Post edited on 4th Aug 2019, 7:07am
>> No. 24515 [Edit]
>>24485
I used to daydream about traveling to lots of places when I was younger, but your second paragraph includes some of the reasons I don't want to anymore.
In my early 20s I got the chance to actually travel somewhere I had dreamed about going and it was horrible. I was constantly stressed and anxious, the schedules I had planned before I left gave me no enjoyment and just left me exhausted and confused. Nothing was worth the hassle. I just wanted to wait in my hotel room on my computer until I could go home.
The only fun I actually had was going to the grocery store.
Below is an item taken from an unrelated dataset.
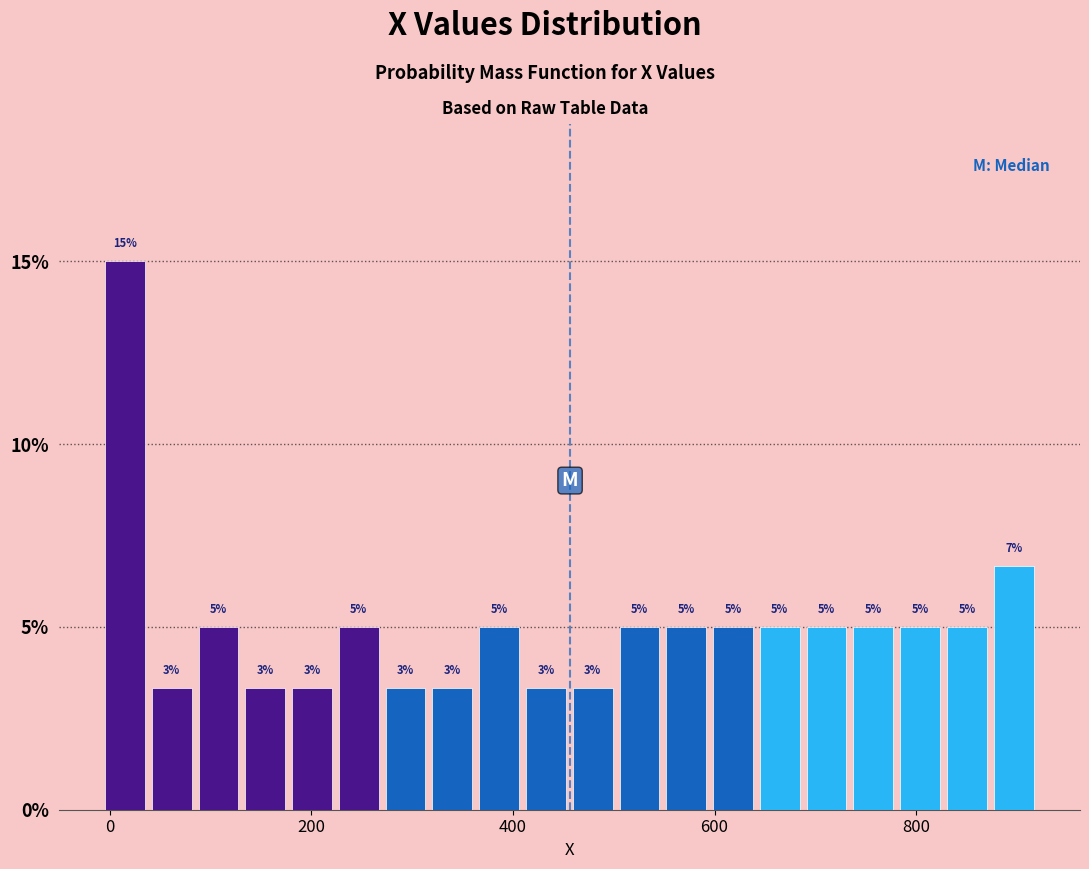

Read against the x-axis, roughly where is the centre of the tallest bar?

20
If you travel any significant distance (even within the same country, if it is big enough) the things you can find in a grocery store are totally different, and since the food in grocery stores is generally only a couple of dollars rather than the price of a full meal, you can afford to buy pretty much every single item that looks interesting to you.
>> No. 24519 [Edit]
Just like how there's a Shikoku 88 temple pilgrimage, there's a new Otaku 88 pilgrimage. Some of the "holy sites" may interest you.
>> No. 24656 [Edit]
I often think about it but I've come to realise it's more about mentally escaping my life than actually visiting somewhere different.

As in my troubles will go away if i physically move. I think about this so often.
But, when i think about it there is nothing i particually want to see. If i did i could justy see it online. I've spent hours and hours looking at streetview for various countries.

Even looked at airbnb rooms and imagined interacting with the people. I know how the interaction will go. I know how i will speak and how the conversation will go.

Which is strtange considering the anxiety i feel when travelling. A couple years ago I flew 30 mins to another city to see my brother. It was 48 hours of panic and stress.
That feeling when I returned and got back in my car and sank into the seat was unbelivable.

Another time I toured my own country a little. It was just the same shit everywhere. The same shops and everything just with different geography. I found it increasingly frustrating being unable to derive any satisfaction from it.

It put me off any travel. Or anything really. There's nothing out there is there?